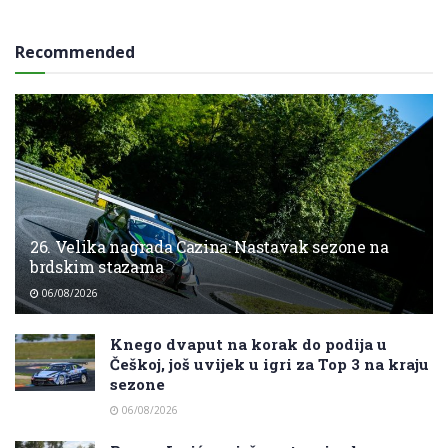
Recommended
26. Velika nagrada Cazina: Nastavak sezone na
brdskim stazama
06/08/2026
Knego dvaput na korak do podija u
Češkoj, još uvijek u igri za Top 3 na kraju
sezone
06/08/2026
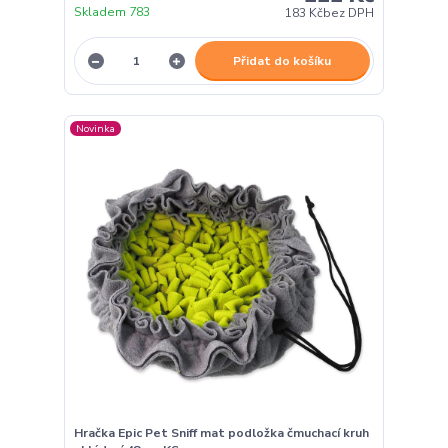
Skladem 783
183 Kč
bez DPH
Přidat do košíku
Novinka
Hračka Epic Pet Sniff mat podložka čmuchací kruh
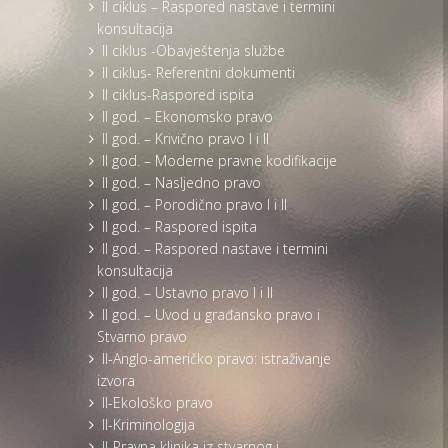
II ciklus – Raspored nastave i termini
konsultacija
II ciklus -Obavještenja službe
II ciklus- Referentni dokumenti
II ciklus-Raspored ispita
II god. – Ekonomsko pravo
II god. – Krivično pravo I i II
II god. – Moderne pravne kodifikacije
II god. – Nasljedno pravo
II god. – Porodično pravo I i II
II god. – Raspored ispita
II god. – Raspored nastave i termini
konsultacija
II god. – Ustavno pravo I i II
II god. – Uvod u građansko pravo i
Stvarno pravo
II-Anglo-američko pravo: istraživanje
izvora
II-Ekološko pravo
II-Kriminologija
II-Pravna klinika iz stvarnog i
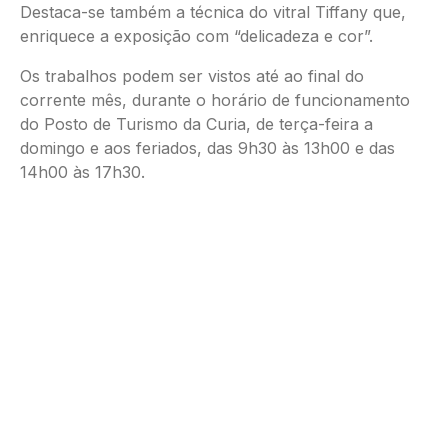
Destaca-se também a técnica do vitral Tiffany que,
enriquece a exposição com “delicadeza e cor”.
Os trabalhos podem ser vistos até ao final do
corrente mês, durante o horário de funcionamento
do Posto de Turismo da Curia, de terça-feira a
domingo e aos feriados, das 9h30 às 13h00 e das
14h00 às 17h30.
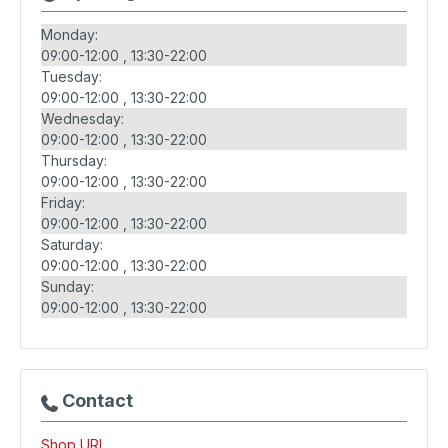
Monday:
09:00-12:00
13:30-22:00
Tuesday:
09:00-12:00
13:30-22:00
Wednesday:
09:00-12:00
13:30-22:00
Thursday:
09:00-12:00
13:30-22:00
Friday:
09:00-12:00
13:30-22:00
Saturday:
09:00-12:00
13:30-22:00
Sunday:
09:00-12:00
13:30-22:00
Contact
Shop URL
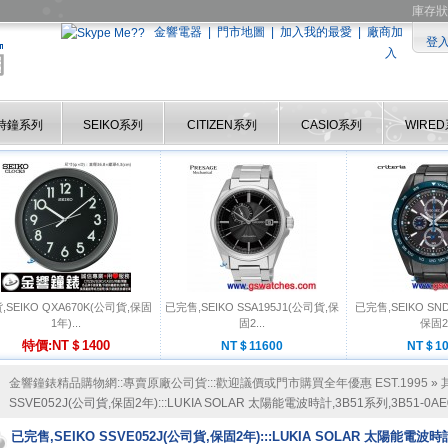
庫存狀
金響電器
|
門市地圖
|
加入我的最愛
|
廠商加
登
入
時鐘系列
SEIKO系列
CITIZEN系列
CASIO系列
WIRE
,SEIKO QXA670K(公司貨,保固
已完售,SEIKO SSA195J1(公司貨,保
已完售,SEIKO SN
1年)...
固2...
保固2.
特價:NT＄1400
NT＄11600
NT＄10
金響鐘錶精品購物網::專賣原廠公司貨:::歡迎議價或門市購買全年優惠 EST.1995
»
SSVE052J(公司貨,保固2年):::LUKIA SOLAR 太陽能電波時計,3B51系列,3B51-0AE
已完售,SEIKO SSVE052J(公司貨,保固2年):::LUKIA SOLAR 太陽能電波時計,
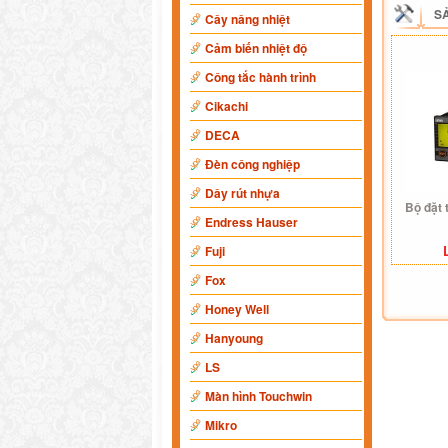
S
Cây nâng nhiệt
Cảm biến nhiệt độ
Công tắc hành trình
Cikachi
DECA
Đèn công nghiệp
Dây rút nhựa
Bộ đặt 
Endress Hauser
Fuji
Fox
Honey Well
Hanyoung
LS
Màn hình Touchwin
Mikro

= = = =

Task instructions
A verbatim reproduction of each entry is expected, with every picture omitted.

Output
Recommended
26. Velika nagrada Cazina: Nastavak sezone na
brdskim stazama
06/08/2026
Knego dvaput na korak do podija u
Češkoj, još uvijek u igri za Top 3 na kraju
sezone
06/08/2026
Skladem 783
183 Kč
bez DPH
Přidat do košíku
Novinka
Hračka Epic Pet Sniff mat podložka čmuchací kruh
II ciklus – Raspored nastave i termini
konsultacija
II ciklus -Obavještenja službe
II ciklus- Referentni dokumenti
II ciklus-Raspored ispita
II god. – Ekonomsko pravo
II god. – Krivično pravo I i II
II god. – Moderne pravne kodifikacije
II god. – Nasljedno pravo
II god. – Porodično pravo I i II
II god. – Raspored ispita
II god. – Raspored nastave i termini
konsultacija
II god. – Ustavno pravo I i II
II god. – Uvod u građansko pravo i
Stvarno pravo
II-Anglo-američko pravo: istraživanje
izvora
II-Ekološko pravo
II-Kriminologija
II-Pravna klinika iz stvarnog i
Destaca-se também a técnica do vitral Tiffany que,
enriquece a exposição com “delicadeza e cor”.
Os trabalhos podem ser vistos até ao final do
corrente mês, durante o horário de funcionamento
do Posto de Turismo da Curia, de terça-feira a
domingo e aos feriados, das 9h30 às 13h00 e das
14h00 às 17h30.
Monday:
09:00-12:00
13:30-22:00
Tuesday:
09:00-12:00
13:30-22:00
Wednesday:
09:00-12:00
13:30-22:00
Thursday:
09:00-12:00
13:30-22:00
Friday:
09:00-12:00
13:30-22:00
Saturday:
09:00-12:00
13:30-22:00
Sunday:
09:00-12:00
13:30-22:00
Contact
Shop URL
庫存狀
金響電器
|
門市地圖
|
加入我的最愛
|
廠商加
登
入
時鐘系列
SEIKO系列
CITIZEN系列
CASIO系列
WIRE
,SEIKO QXA670K(公司貨,保固
已完售,SEIKO SSA195J1(公司貨,保
已完售,SEIKO SN
1年)...
固2...
保固2.
特價:NT＄1400
NT＄11600
NT＄10
金響鐘錶精品購物網::專賣原廠公司貨:::歡迎議價或門市購買全年優惠 EST.1995
»
SSVE052J(公司貨,保固2年):::LUKIA SOLAR 太陽能電波時計,3B51系列,3B51-0AE
已完售,SEIKO SSVE052J(公司貨,保固2年):::LUKIA SOLAR 太陽能電波時計,
S
Cây nâng nhiệt
Cảm biến nhiệt độ
Công tắc hành trình
Cikachi
DECA
Đèn công nghiệp
Dây rút nhựa
Bộ đặt 
Endress Hauser
Fuji
Fox
Honey Well
Hanyoung
LS
Màn hình Touchwin
Mikro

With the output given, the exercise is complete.